For reporting purposes, contribution and expenditure amounts are the total of all contributions received from the same donor or expenditures made to the same vendor or supplier. Contributions from donors who each give $200 or less (including both cash and in-kind contributions) do not need to be itemized, but should be reported as aggregate totals. Contributions from one donor of more than $200 must be reported individually. The donor's name, address, and employer or occupation must be noted, as well as the date and amount of the contribution. For vendors or suppliers to whom expenditures of $200 or less are made, the total amount should be reported (itemization is not necessary). For vendors or suppliers to whom expenditures of more than $200 are made, the vendor's name and address must be noted along with expenditure details (date and amount of payment, and a description of the item or service purchased).[1]

A committee cannot stop operating until it has $100 or less in cash and property and has submitted a termination report to the board. A committee can terminate its registration with the board even if it has unpaid debts, though the committee, candidate, or officers will remain liable for the unpaid debts.[1]

In an election year, candidates for state legislative office are required to file three separate reports with the board.[2]

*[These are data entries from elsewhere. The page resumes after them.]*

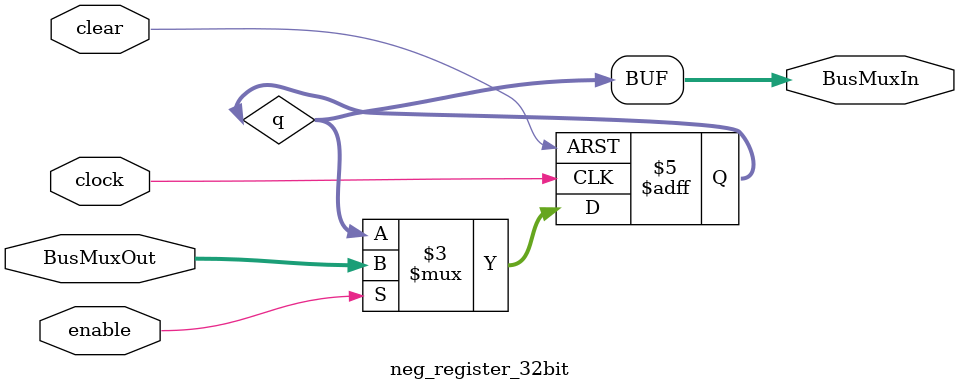
<source format=v>
module neg_register_32bit #(
    parameter DATA_WIDTH_IN = 32,
    parameter DATA_WIDTH_OUT = 32,
    parameter INIT = 32'h0
)(
    input clear, clock, enable,
    input [DATA_WIDTH_IN-1:0] BusMuxOut,
    output wire [DATA_WIDTH_OUT-1:0] BusMuxIn
);
    reg [DATA_WIDTH_IN-1:0] q;
    initial q = INIT;

    always @ (negedge clock or posedge clear) begin
        if (clear) begin
            q <= {DATA_WIDTH_IN{1'b0}};
        end
        else if (enable) begin
            q <= BusMuxOut;
        end
    end

    assign BusMuxIn = q[DATA_WIDTH_OUT-1:0];
endmodule
</source>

In an election year, candidates for constitutional office (e.g., governor, secretary of state, etc.) must file six separate reports with the board.[3]

In a non-election year, a candidate is only required to file one report for the entire year, due on January 31 of the following year.[1]

For certain transactions that occur between the last pre-primary or pre-general report and the date of the election, special notice must be made to the board. The notice is due within 24 hours if the committee files electronically or by the next business day if the committee files in person.[1]

Contribution limits

Contribution limits are applied to election and non-election segments. Election segments are two-year periods that end on December 31 of an election year. Any other two-year period is called a non-election segment. Contribution limits are higher in an election segment than they are in a non-election segment. For an office with a four-year term, the non-election segment and the election segment together make up the election cycle for that office. Contribution limits also vary according to the type of donor and the type of contributor. Contribution limits apply both to one-time contributions and to the total amount given by one person or group over the course of each two-year segment.[1]

The table below summarizes the contribution limits that apply to individuals, political committees and funds. The uppermost row indicates the type of election segment, while the leftmost column indicates the contribution recipient.[1][4][5]

Individual, political committee and fund contribution limits in Minnesota
Election segment Non-election segment
Governor and Lieutenant Governor $4,000 $2,000
Attorney General $2,500 $1,500
Secretary of State
$2,000 $1,000
State Senate $1,000 $1,000
State House $1,000 N/A
On May 19, 2014, United States District Court Judge Donovan W. Frank struck down a campaign finance provision prohibiting candidates from receiving large contributions after having already received a certain number of large contributions. For example, under the law in question, the first 12 donors to a state legislative candidate could contribute up to $1,000, but subsequent donors could only contribute a maximum of $500. With Frank's ruling, this prohibition no longer applies.[6][7]